Choose a basic visual model, such as a bar graph, list, or tree.

The Represent stage is a linchpin that informs the single most important decision in a visualization project and can make you rethink earlier stages. How you choose to represent the data can influence the very first step (what data you acquire) and the third step (what particular pieces you extract).

Refine

Improve the basic representation to make it clearer and more visually engaging.

In this step, graphic design methods are used to further clarify the representation by calling more attention to particular data (establishing hierarchy) or by changing attributes (such as color) that contribute to readability.

Interact

Add methods for manipulating the data or controlling what features are visible.

The next stage allows viewers control or explore the data. Here a programmer is brought in to enable Interactions that might cover things like selecting a subset of the data or changing the viewpoint. As another example of a stage affecting an earlier part of the process, this stage can also affect the refinement step, as a change in viewpoint might require the data to be designed differently.

Iteration

The last step before the cycle continues.

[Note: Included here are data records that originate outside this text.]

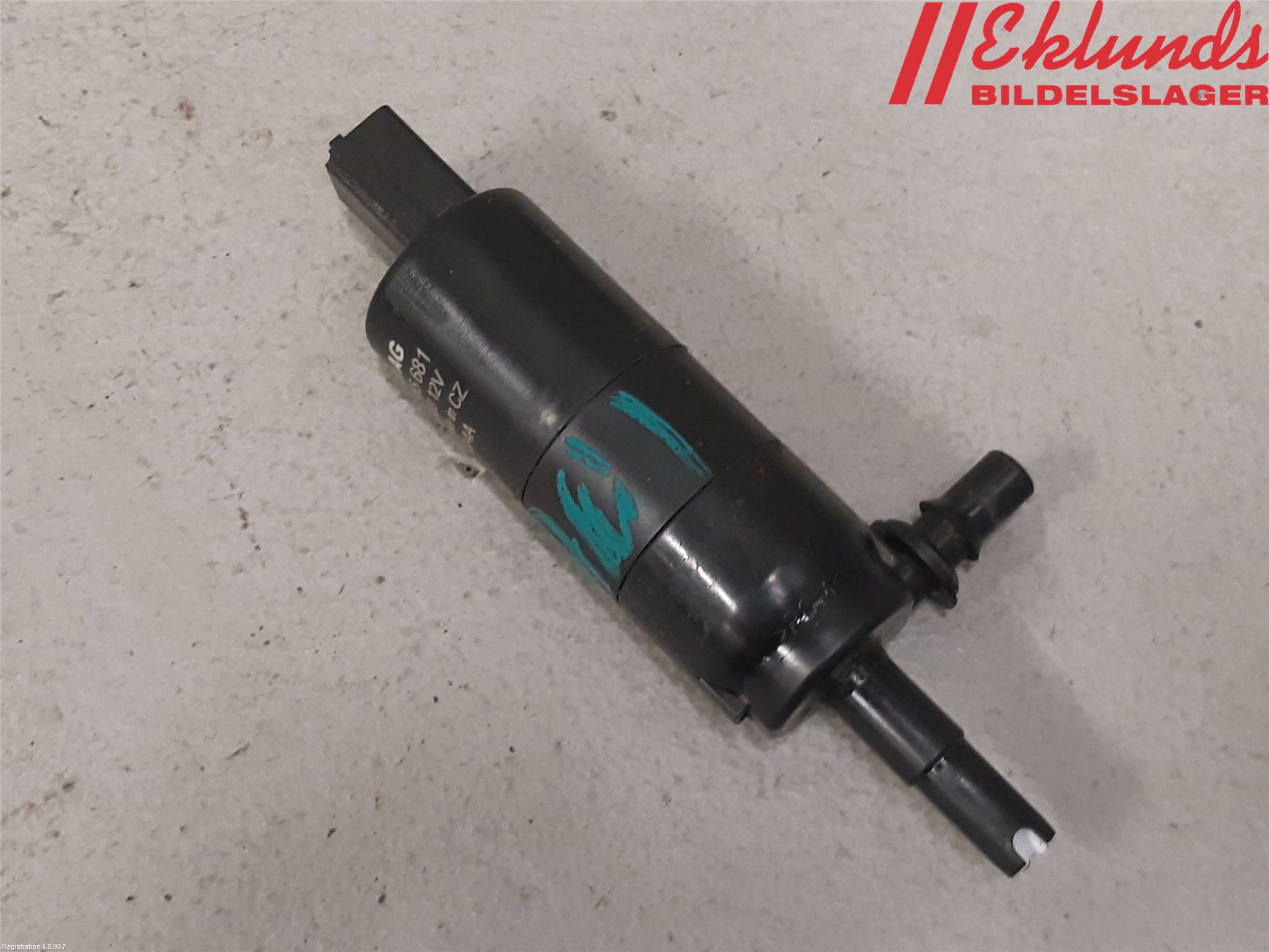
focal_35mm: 26
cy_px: 476
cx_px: 634
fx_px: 953
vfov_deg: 53.1
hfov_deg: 67.3
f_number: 1.7
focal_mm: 3.93
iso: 200
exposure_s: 1/50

The connections between the steps in the process illustrate the importance of the individual or team in addressing the project as a whole. This runs counter to how visualization is commonly understood- as a siloed task that is generally associated with a data gatherer and graphic designer. At the end of interaction- we learn that building a robust and timeless data visualization project will require us to revisit previous steps and continuously update.

Popular culture references of a sales meeting or a presentation give us the image where a professional presents a chart of scatterplots to provide a decisive insight. In reality, the process is deep and iterative. Ready-made visualizations can help produce a quick view of your data set, but they’re inflexible commodity items that can be implemented in packaged software. Any bar chart or scatter plot made with Excel will look like a bar chart or scatter plot made with Excel. Packaged solutions can provide only packaged answers, like a pull-string toy that is limited to a handful of canned phrases, such as “Sales show a slight increase in each of the last five years!”

As the amount of big data increases, data visualization processes that can use them to generate insights for the viewer’s computer and on mobile devices is a multimillion-dollar opportunity that requires a structure-driven engagement.